Text provided -
╔══
III. Data Manipulation and Visualization

1. Data Wrangling

Three datasets were used in this project:

  • Census Data: demographic variables from the ACS 2009 and 2017 for census tracts in Dallas County.

  • DART Railway Station Data: Dallas transit data in geojson format from the DART transit system

  • Crime Data: Case-level burglary crime data between Jan 2017 to Dec 2017

1.1 Fetch Census Data

Variables we were interested in this projects are:

  • Total population

  • White population percentage

  • Percentage of adults who are Bachelor Degree holders

  • Median household income (adjusted for inflation)

  • Median rent (adjusted for inflation)

# ---- 2009 Census Data -----
tracts09 <-  
  get_acs(geography = "tract", variables = c("B25026_001E","B02001_002E","B15001_050E",
                                             "B15001_009E","B19013_001E","B25058_001E",
                                             "B06012_002E"), 
          year=2009, state= 48, county= 113, geometry=T) %>% 
  st_transform('EPSG:32138')
╚══
The problem - Write out the data wrangling text starting at "1.1 Fetch Census" and ending at "income (adjusted for inflation)", switching "Bachelor Degree" to "Graduate Degree". The rows that come next have no connection to the data wrangling text.

Study material -
╔══
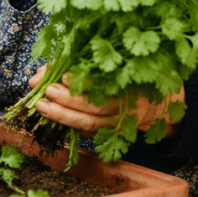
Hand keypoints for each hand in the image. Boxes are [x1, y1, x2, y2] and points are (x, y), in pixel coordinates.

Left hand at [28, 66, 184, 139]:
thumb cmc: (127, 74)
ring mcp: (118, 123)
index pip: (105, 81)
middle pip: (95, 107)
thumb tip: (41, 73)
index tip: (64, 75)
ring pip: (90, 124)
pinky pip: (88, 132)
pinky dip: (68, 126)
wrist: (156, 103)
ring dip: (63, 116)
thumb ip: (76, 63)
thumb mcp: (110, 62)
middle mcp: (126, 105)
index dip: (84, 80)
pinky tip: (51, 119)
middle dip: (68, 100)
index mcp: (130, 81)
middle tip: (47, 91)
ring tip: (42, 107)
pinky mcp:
╚══
╔══
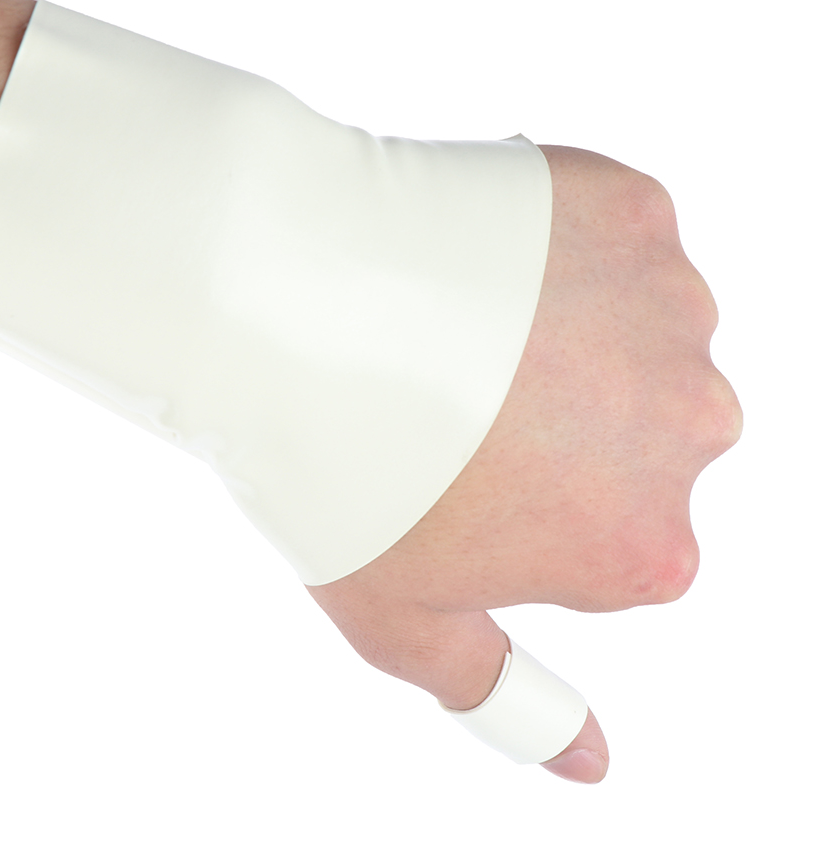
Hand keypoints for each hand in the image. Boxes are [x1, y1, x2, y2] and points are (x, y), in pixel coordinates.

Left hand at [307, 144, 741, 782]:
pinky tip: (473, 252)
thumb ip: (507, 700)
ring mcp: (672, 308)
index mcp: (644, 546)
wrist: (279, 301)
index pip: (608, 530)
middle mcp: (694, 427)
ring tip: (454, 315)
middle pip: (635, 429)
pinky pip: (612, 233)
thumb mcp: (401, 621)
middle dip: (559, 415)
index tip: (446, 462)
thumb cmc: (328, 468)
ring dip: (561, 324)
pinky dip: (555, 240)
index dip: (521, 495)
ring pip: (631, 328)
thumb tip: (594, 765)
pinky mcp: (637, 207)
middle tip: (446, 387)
╚══
╔══
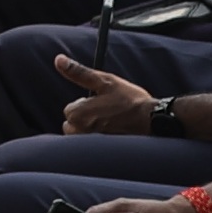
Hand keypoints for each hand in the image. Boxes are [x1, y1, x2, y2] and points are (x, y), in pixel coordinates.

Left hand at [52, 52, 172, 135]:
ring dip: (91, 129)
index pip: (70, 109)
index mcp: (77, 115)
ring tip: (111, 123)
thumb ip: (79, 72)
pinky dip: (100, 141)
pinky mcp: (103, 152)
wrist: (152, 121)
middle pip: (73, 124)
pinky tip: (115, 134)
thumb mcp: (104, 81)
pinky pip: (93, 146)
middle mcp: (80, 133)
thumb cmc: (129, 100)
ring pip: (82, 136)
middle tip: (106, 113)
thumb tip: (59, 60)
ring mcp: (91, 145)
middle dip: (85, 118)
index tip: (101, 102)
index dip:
╚══
Task solution -
1.1 Fetch Census Data

Variables we were interested in this projects are:

  • Total population

  • White population percentage

  • Percentage of adults who are Graduate Degree holders

  • Median household income (adjusted for inflation)